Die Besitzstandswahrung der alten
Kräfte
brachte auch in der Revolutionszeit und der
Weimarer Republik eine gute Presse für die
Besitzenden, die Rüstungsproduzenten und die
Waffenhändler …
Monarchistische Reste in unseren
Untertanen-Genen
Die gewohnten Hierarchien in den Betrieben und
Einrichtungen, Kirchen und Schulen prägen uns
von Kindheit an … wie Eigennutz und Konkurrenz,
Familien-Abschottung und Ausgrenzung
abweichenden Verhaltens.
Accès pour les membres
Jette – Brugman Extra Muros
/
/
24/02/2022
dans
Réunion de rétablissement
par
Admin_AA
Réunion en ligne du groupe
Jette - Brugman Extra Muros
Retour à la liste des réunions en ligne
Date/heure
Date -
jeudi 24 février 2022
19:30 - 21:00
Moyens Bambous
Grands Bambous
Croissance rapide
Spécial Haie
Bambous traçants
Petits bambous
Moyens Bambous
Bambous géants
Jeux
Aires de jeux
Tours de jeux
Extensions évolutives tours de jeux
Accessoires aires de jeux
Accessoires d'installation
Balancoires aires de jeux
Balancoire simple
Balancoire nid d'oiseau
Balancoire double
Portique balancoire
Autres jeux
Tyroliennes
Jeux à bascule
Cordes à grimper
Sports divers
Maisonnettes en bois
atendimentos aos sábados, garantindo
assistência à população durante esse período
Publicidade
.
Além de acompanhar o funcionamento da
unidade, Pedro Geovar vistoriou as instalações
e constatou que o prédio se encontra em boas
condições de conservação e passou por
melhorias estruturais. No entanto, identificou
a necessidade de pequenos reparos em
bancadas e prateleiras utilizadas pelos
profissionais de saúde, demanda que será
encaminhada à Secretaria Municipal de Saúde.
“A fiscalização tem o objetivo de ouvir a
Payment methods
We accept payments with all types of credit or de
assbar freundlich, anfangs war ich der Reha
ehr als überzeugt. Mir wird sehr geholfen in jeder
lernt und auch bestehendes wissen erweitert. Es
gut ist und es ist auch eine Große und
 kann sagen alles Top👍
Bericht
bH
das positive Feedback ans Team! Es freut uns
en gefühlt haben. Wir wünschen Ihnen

+-------+

## Work required
Reproduce exactly what appears from the line containing "gut ist und es ist auch eine Große und" down to the final line of the data.

## Written solution
gut ist und es ist auch eine Große und
 kann sagen alles Top👍
Bericht
bH
das positive Feedback ans Team! Es freut uns
en gefühlt haben. Wir wünschen Ihnen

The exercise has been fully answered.